Situasi ekonomi, sosial dan politik di Indonesia beberapa tahun terakhir ini masih tetap memprihatinkan. Bagi sebagian orang malah tampak menakutkan apalagi bagi mereka yang bekerja di sektor perbankan. Seperti yang dikatakan Artine S. Utomo (42 th) ibu dua anak, President Director PT BII Finance Center, “terus-terang, ketakutan di-PHK itu bukan cuma dialami oleh mereka yang bekerja di bank, setiap orang yang berada di industri perbankan atau keuangan saat ini menghadapi hal yang sama. Jumlah bank kan berkurang dengan drastis. Dan saya ada di dalamnya. Saya juga bergumul melewati hal-hal tersebut. Saya bergumul memikirkan apakah perusahaan ini akan terus, atau akan di-PHK. Saya bisa saja di-PHK at any one time. Pada saat kita bicara ini, mungkin saja sudah dibuat keputusan saya akan diganti dengan orang lain.” Tetapi Artine, alumni FE Trisakti dan Master of Sicience (manegement) dari The Sloan Programme London Business School, U.K, tidak pasrah saja dengan keadaan tidak menentu itu. Ia katakan, kita khawatir karena tidak tahu apa yang akan terjadi di depan. Tapi kalau kita sudah punya gambaran apa yang akan terjadi di depan, itu bukan beriman. Beriman itu kita nggak tahu Tuhan tetap memimpin dan Tuhan berdaulat atas hidup kita. Dan segala sesuatu yang Tuhan izinkan terjadi akan mendatangkan kebaikan bagi kita. Apa lagi yang dikatakan anggota dewan pengurus RACE (Reformed After Care), pusat rehabilitasi ketergantungan obat di Karawaci ini untuk mengatasi perubahan-perubahan, baik dari segi ekonomi maupun gaya hidup di masa mendatang, dan bagaimana menyikapinya sebagai orang Kristen? Berikut perbincangan kami:
Menurut Anda bagaimana tren atau kecenderungan situasi ekonomi di milenium ke-3 nanti?

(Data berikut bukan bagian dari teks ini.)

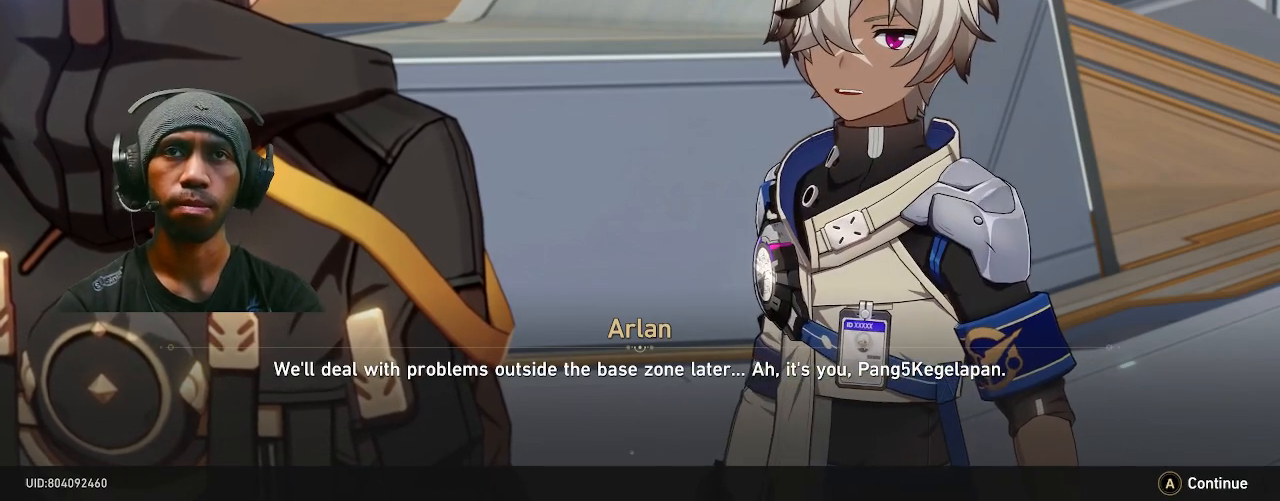
{"buttons": ["R2"], "left_stick": "center", "right_stick": "center", "events": []}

Ekonominya mau dilihat dari segi apa? Terlalu luas. Yang pasti, di milenium ke-3 nanti akan ditandai dengan runtuhnya batas-batas antarnegara. Kalau dulu setiap negara dibatasi dengan aturan main sendiri,. Misalnya soal ekspor-impor. Untuk melindungi industri dalam negeri dan kepentingan negaranya mereka mengeluarkan aturan-aturan tertentu dan tiap negara berbeda. Tetapi karena kemajuan teknologi informasi, tembok-tembok aturan yang dibangun di masing-masing negara menjadi runtuh. Sekarang ini perdagangan antarnegara sudah sama seperti perdagangan yang dilakukan di dalam satu negara. Apalagi dengan semakin eksis dan berkembangnya organisasi-organisasi dunia seperti WTO akan membuat perdagangan menjadi bebas, dan liberalisasi semakin kuat.
Apa dampak dari kebebasan seperti itu?
Kalau dulu aturan main masih jelas, sekarang ini tidak ada satu negara pun bisa menetapkan aturan main ke seluruh pemain. Contohnya, dalam dunia perbankan. Dulu untuk mendirikan sebuah bank ada aturan modalnya harus sekian, dan kesehatan laporan keuangan masing-masing negara standarnya berbeda. Bahkan ada negara yang tidak mempunyai aturan bahwa sebuah bank harus mempunyai kecukupan modal. Tapi sekarang, karena dunia sudah mengglobal, aturan yang berlaku diterima secara internasional.
Apakah ini pertanda baik bagi perekonomian di milenium ke-3?
Menurut saya tidak. Ekonimu bukan akan membaik, justru akan makin memburuk walaupun kita lihat kemakmuran ada di mana-mana. Tapi itu kemakmuran yang hanya di permukaan. Kalau saya lihat, di abad mendatang akan ada kehancuran karena tidak adanya suatu otoritas, baik internasional maupun nasional, yang mengatur kehidupan. Runtuhnya law and order membuat orang melakukan segala sesuatunya dengan interpretasinya masing-masing. Contoh yang kecil saja, lampu merah diterobos, larangan berputar diterobos.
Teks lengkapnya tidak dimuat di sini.